Numerical inaccuracies when constructing correlation matrices

The basic issue is that trying to make a matrix exactly semidefinite is inherently nonrobust to roundoff errors. Different ways of computing the eigenvalues will give slightly different values due to differences in floating-point effects, so even if you make the eigenvalues \ge 0 for one computation you might get slightly negative eigenvalues from another computation/algorithm with the same matrix.

The question is, what are you trying to do with the matrix S2 that requires it to be strictly semidefinite? It is generally better to try to fix your subsequent computation to be tolerant of tiny negative eigenvalues in such cases. For example, sqrt(Symmetric(A)) includes a backwards-stable correction to return a real matrix square root for nearly semidefinite matrices (see julia#35057).

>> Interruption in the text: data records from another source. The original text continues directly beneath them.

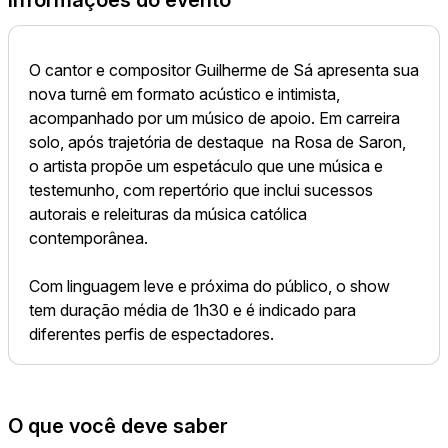
Informações do evento
O cantor e compositor Guilherme de Sá apresenta sua
nova turnê em formato acústico e intimista,
acompanhado por um músico de apoio. Em carreira
solo, após trajetória de destaque na Rosa de Saron,
o artista propõe um espetáculo que une música e
testemunho, com repertório que inclui sucessos
autorais e releituras da música católica
contemporânea.
Com linguagem leve e próxima do público, o show
tem duração média de 1h30 e é indicado para
diferentes perfis de espectadores.
O que você deve saber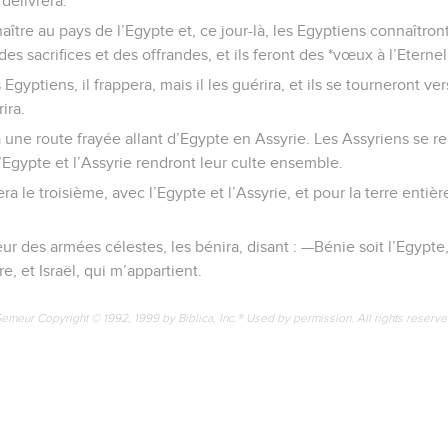
 délivrera.
aître au pays de l’Egypte et, ce jour-là, les Egyptiens connaîtront l
es sacrifices et des offrandes, et ils feront des *vœux à l’Eternel
 Egyptiens, il frappera, mais il les guérira, et ils se tourneront ver
ira.
ura une route frayée allant d’Egypte en Assyrie. Les Assyriens se r
l’Egypte et l’Assyrie rendront leur culte ensemble.
sera le troisième, avec l’Egypte et l’Assyrie, et pour la terre entiè
neur des armées célestes, les bénira, disant : —Bénie soit l’Egyp
e, et Israël, qui m’appartient.
Semeur Copyright © 1992, 1999 by Biblica, Inc.® Used by permission. All rights reserv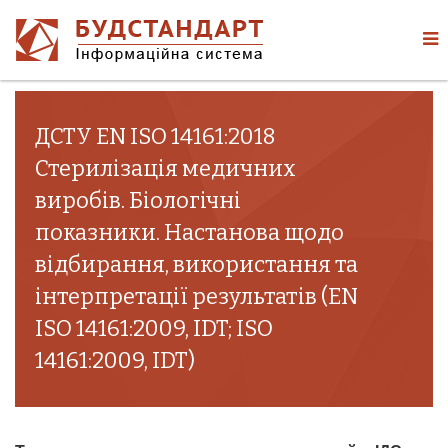
ДСТУ EN ISO 14161:2018
Стерилізація медичних
виробів. Біологічні
показники. Настанова щодо
відбирання, використання та
інтерпретації результатів (EN
ISO 14161:2009, IDT; ISO
14161:2009, IDT)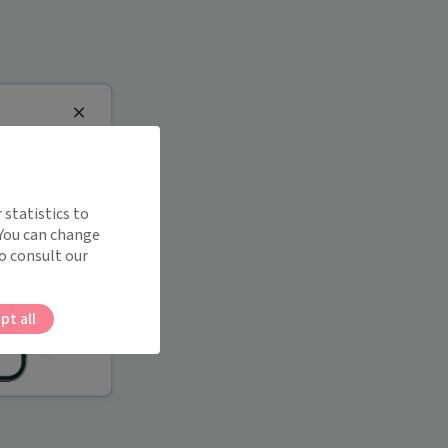
Close
 statistics to
 You can change
o consult our
pt all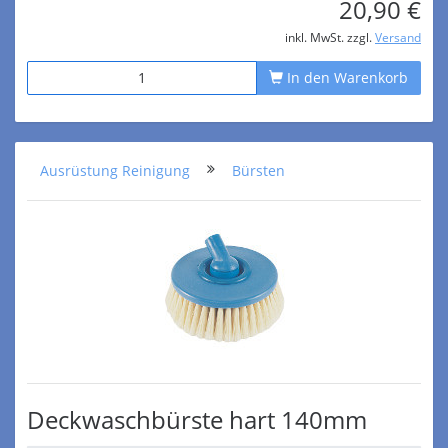
20,90 €
inkl. MwSt. zzgl.
Versand
In den Warenkorb
Ausrüstung Reinigung
Bürsten
Deckwaschbürste hart 140mm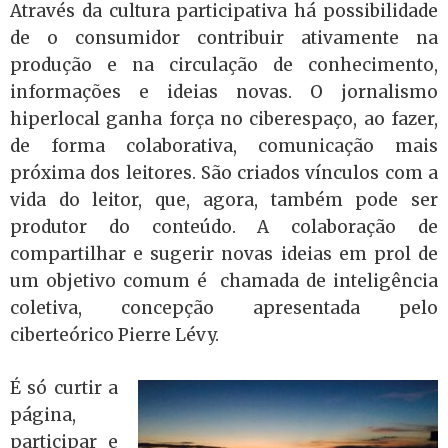
Através da cultura participativa há possibilidade
de o consumidor contribuir ativamente na
produção e na circulação de conhecimento,
informações e ideias novas. O jornalismo
hiperlocal ganha força no ciberespaço, ao fazer,
de forma colaborativa, comunicação mais
próxima dos leitores. São criados vínculos com a
vida do leitor, que, agora, também pode ser
produtor do conteúdo. A colaboração de
compartilhar e sugerir novas ideias em prol de
um objetivo comum é chamada de inteligência
coletiva, concepção apresentada pelo
ciberteórico Pierre Lévy.
É só curtir a
página,
participar e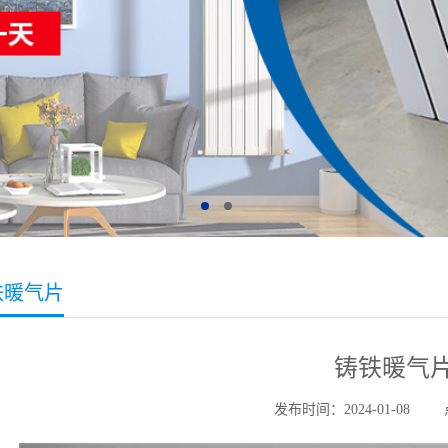
铁暖气片
铸铁暖气
发布时间：2024-01-08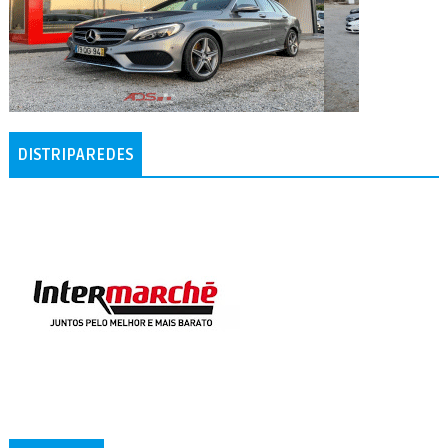
DISTRIPAREDES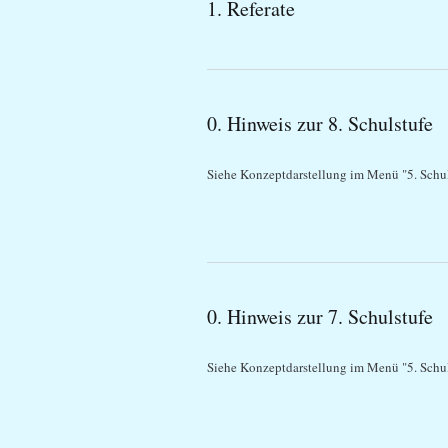
1. Referate
0. Hinweis zur 8. Schulstufe
Siehe Konzeptdarstellung im Menü "5. Schul
0. Hinweis zur 7. Schulstufe
Siehe Konzeptdarstellung im Menü "5. Schul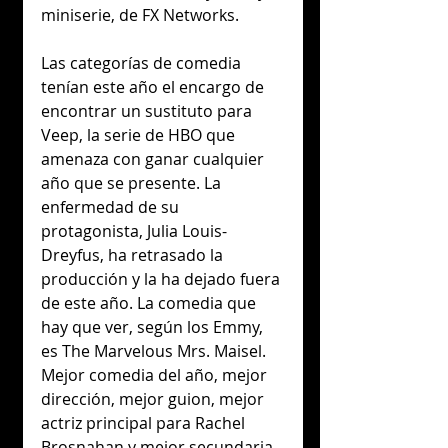
miniserie, de FX Networks.
Las categorías de comedia 
tenían este año el encargo de 
encontrar un sustituto para 
Veep, la serie de HBO que 
amenaza con ganar cualquier 
año que se presente. La 
enfermedad de su 
protagonista, Julia Louis-
Dreyfus, ha retrasado la 
producción y la ha dejado fuera 
de este año. La comedia que 
hay que ver, según los Emmy, 
es The Marvelous Mrs. Maisel. 
Mejor comedia del año, mejor 
dirección, mejor guion, mejor 
actriz principal para Rachel 
Brosnahan y mejor secundaria 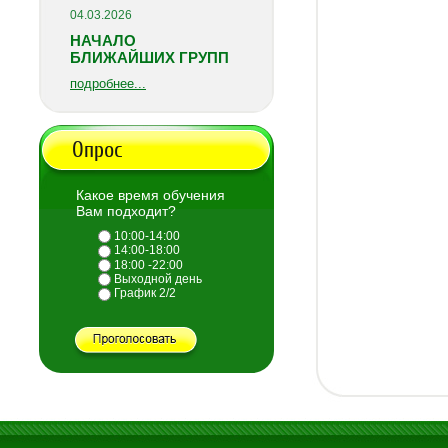
04.03.2026
НАЧАЛО
БЛИЖАЙШИХ ГРУПП
подробнее...
Опрос
Какое время обучения
Вам подходит?
10:00-14:00
14:00-18:00
18:00 -22:00
Выходной день
График 2/2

Alternatively, if you don’t care too much about accuracy, you can just do something like S2 + 1e-8*norm(S2)*I, of course (sacrificing half of the significant digits).

You should also consider the possibility that you have a bug in your code, or are mis-using the algorithm, or that the source you are using is incorrect. Your linked article claims that the algorithm generates “full-rank” correlation matrices, but your S2 matrix is extremely rank deficient: it is a 1000x1000 matrix with numerical rank (number of non-negligible eigenvalues) of only 64 . Is this really what you want?